### Work instructions
A: For each statement below, say yes or no for whether the Whole Foods post agrees with it, and quote the words of the post that decide it. (i) Whole Foods is lowering its prices. (ii) Whole Foods' common nickname refers to how much people spend there. (iii) The quoted statement says Whole Foods is marketing to an upper-income customer.
B: Using the Whole Foods post, answer each question on its own line:
(i) What is Whole Foods' common nickname?
(ii) How is the campaign to shift the share of the paycheck carried out?
(iii) According to the quoted statement, what kind of customer is Whole Foods primarily marketing to?
C: According to the Whole Foods post, why does Mackey's statement work almost as a challenge or call to action to the mass audience? Answer in one to three sentences.

Reclaiming their Own Niche – Whole Foods swaps affluence for health as recession trudges along1 Comment
WF has been doing a familiar dance
“We do not believe we are marketing to an upper-income customer. We have never believed that. We are primarily marketing to a well-educated customer, a customer who has made a lifestyle change and that tends to correlate in terms of healthy eating with being a better informed customer, better educated.”
To meet this statement
So where is Mackey taking the adoring masses of WF devotees with this statement and his plans for the upcoming year?
Whole Foods has a common nickname, “Whole Paycheck”, because that’s what you spend within its walls. This time around, Whole Foods might be embracing their nickname as who they are, and reframing it as a good thing.
My guess: Whole Foods is on a mission to “shift the share of the paycheck.” Said plainly, WF is campaigning for folks to spend a larger percent of their paycheck on “whole foods,” a campaign that’s carried out through simple health education. They’re not lowering prices, they’re building value and integrity around the prices they already have, and congratulating shoppers for taking part. When you consider that WF is a kind of aspirational mecca for many, Mackey’s statement is almost a challenge or a call to action to the mass audience to be part of enlightened shopper-hood.

### Information provided
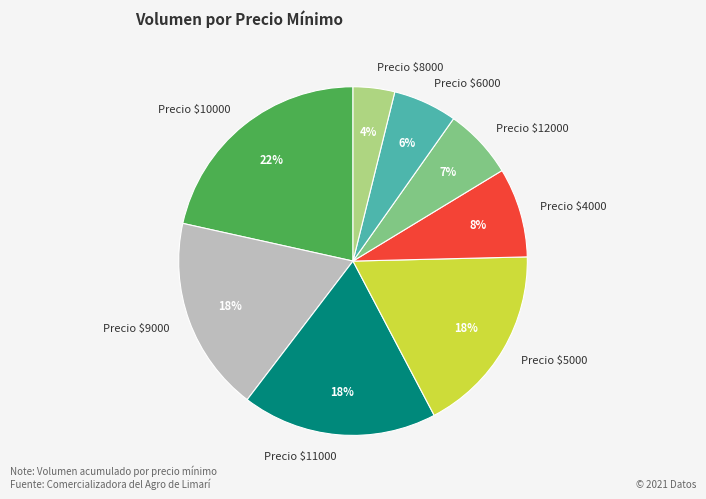

Does any single category account for the majority?

No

### Results of the exercise
A:
(i) No: "They’re not lowering prices, they’re building value and integrity around the prices they already have"
(ii) Yes: "Whole Foods has a common nickname, “Whole Paycheck”, because that’s what you spend within its walls."
(iii) No: "We do not believe we are marketing to an upper-income customer."

B:
(i) "Whole Paycheck"
(ii) Through simple health education
(iii) A well-educated customer who has made a lifestyle change

C: Whole Foods is a kind of aspirational mecca for many people. That makes Mackey's statement almost a challenge to the mass audience to be part of enlightened shopper-hood.